Stern has emphasized in recent interviews that the towers he is designing for the new colleges are crucial to the project, because they can serve as visual landmarks for the Prospect Street site, which some students have said is too far from the heart of campus.

The towers may also prove to be a useful fundraising tool. While naming rights for the colleges themselves will not be made available to donors, Yale’s wealthy alumni can pay for the names of towers, entryways, dining halls and even a walkway between the two colleges.

The renderings were drawn by Jeff Stikeman, whom Stern’s New York-based firm, Robert A.M. Stern Architects, hired for the project. Yale officials have shown some of the sketches — which Stikeman has now removed from his Web site — to top donors over the past month, Vice President for Development Inge Reichenbach said in a recent interview.

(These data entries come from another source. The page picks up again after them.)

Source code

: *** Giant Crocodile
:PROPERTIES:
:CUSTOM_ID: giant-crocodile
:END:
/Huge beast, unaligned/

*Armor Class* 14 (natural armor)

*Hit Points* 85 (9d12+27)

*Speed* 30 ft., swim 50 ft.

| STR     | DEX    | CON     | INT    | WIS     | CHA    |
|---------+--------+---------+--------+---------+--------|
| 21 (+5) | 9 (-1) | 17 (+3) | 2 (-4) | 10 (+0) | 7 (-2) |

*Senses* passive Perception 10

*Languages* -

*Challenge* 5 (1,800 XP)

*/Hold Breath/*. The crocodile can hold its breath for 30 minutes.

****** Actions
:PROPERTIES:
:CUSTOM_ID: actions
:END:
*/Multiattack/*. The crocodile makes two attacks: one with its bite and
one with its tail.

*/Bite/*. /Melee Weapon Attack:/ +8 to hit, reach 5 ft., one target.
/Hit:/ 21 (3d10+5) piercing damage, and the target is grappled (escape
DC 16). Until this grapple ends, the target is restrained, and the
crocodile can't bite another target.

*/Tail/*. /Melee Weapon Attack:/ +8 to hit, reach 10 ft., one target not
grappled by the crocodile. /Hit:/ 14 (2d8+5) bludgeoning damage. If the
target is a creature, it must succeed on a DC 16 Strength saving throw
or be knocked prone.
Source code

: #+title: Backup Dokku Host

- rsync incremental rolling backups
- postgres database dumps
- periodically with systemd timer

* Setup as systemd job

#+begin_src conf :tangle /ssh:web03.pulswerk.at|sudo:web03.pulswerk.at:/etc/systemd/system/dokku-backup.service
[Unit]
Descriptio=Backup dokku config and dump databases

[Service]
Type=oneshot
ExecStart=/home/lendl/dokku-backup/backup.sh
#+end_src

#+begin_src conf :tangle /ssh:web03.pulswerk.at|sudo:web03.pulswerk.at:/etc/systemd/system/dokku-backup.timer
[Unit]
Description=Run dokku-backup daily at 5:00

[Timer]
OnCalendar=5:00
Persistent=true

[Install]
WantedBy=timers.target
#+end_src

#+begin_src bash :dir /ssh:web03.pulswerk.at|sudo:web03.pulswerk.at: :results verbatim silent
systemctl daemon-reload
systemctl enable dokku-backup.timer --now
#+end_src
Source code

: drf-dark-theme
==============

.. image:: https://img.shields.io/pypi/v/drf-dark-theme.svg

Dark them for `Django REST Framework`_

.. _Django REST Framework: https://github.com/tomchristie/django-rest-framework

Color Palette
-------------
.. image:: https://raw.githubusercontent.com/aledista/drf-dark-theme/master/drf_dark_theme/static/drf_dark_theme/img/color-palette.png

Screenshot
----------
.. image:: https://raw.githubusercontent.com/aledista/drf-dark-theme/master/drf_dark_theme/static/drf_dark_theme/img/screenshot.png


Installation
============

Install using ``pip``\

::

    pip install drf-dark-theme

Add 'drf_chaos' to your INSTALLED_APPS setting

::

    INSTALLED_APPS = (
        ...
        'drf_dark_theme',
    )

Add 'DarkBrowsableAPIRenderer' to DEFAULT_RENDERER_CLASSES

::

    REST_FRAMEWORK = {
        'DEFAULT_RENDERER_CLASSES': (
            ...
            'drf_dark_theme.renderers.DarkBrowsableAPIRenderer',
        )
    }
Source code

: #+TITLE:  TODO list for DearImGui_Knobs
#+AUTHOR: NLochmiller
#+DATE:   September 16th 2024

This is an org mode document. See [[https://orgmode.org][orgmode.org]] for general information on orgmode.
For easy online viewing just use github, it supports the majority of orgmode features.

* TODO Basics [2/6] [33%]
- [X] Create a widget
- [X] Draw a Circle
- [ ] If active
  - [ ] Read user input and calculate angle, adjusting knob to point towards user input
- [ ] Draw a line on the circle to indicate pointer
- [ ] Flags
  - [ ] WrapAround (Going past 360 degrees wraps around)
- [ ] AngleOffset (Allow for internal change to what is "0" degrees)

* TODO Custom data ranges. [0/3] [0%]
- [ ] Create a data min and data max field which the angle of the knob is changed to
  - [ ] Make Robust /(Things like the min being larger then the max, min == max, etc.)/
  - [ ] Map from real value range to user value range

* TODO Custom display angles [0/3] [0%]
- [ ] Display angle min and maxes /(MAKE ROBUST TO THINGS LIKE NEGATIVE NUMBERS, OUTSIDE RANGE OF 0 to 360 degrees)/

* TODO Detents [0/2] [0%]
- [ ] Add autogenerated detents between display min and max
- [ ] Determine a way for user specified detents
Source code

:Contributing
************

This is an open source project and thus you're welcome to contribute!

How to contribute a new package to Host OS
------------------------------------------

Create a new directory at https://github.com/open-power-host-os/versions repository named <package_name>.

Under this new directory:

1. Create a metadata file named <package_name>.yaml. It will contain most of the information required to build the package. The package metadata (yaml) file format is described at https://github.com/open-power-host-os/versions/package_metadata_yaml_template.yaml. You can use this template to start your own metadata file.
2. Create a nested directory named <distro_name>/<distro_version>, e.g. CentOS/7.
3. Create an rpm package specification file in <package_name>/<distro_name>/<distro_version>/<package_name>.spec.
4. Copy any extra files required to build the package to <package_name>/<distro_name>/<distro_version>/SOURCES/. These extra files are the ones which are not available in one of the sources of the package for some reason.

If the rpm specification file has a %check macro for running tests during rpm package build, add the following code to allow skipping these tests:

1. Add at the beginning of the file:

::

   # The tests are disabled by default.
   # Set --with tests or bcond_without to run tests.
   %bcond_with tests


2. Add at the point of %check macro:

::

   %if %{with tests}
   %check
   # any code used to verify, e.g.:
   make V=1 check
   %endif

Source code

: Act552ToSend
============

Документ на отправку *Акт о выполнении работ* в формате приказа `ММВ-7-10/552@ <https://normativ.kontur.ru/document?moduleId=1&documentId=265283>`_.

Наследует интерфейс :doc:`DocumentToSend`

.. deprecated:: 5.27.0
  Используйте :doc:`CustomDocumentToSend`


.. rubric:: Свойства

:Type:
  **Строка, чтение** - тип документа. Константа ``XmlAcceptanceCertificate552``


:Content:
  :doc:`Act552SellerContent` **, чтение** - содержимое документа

A University spokeswoman did not immediately respond to a request for comment on the authenticity of the sketches. But one of the donors who was shown the drawings confirmed that they matched what Yale officials had presented.

Since the announcement that Stern would design the colleges, there has been little doubt that the buildings would be of a traditional style. But the renderings do seem to reveal, once and for all, Yale’s plans to demolish the Seeley G. Mudd Library, built in 1982, and Hammond Hall, completed in 1904 and known primarily for its decorative, Beaux-Arts front.

Brewster Hall, home to the Political Science Department, will come down, too, though that is little surprise, given that Rosenkranz Hall, across Prospect Street from Brewster, is almost finished and has always been billed as a social sciences building.

And, while the economy had threatened to put planning for the colleges on hold, Stern’s firm will continue to flesh out its plans even further. Reichenbach said that a donor has provided funds to continue funding the design work for the new colleges even as planning for other University construction projects remains halted due to the recession.

But when the colleges will actually be built is another question. At its April meeting, the Yale Corporation reviewed plans for one, two and three year delays to the colleges, which were originally slated to open in 2013.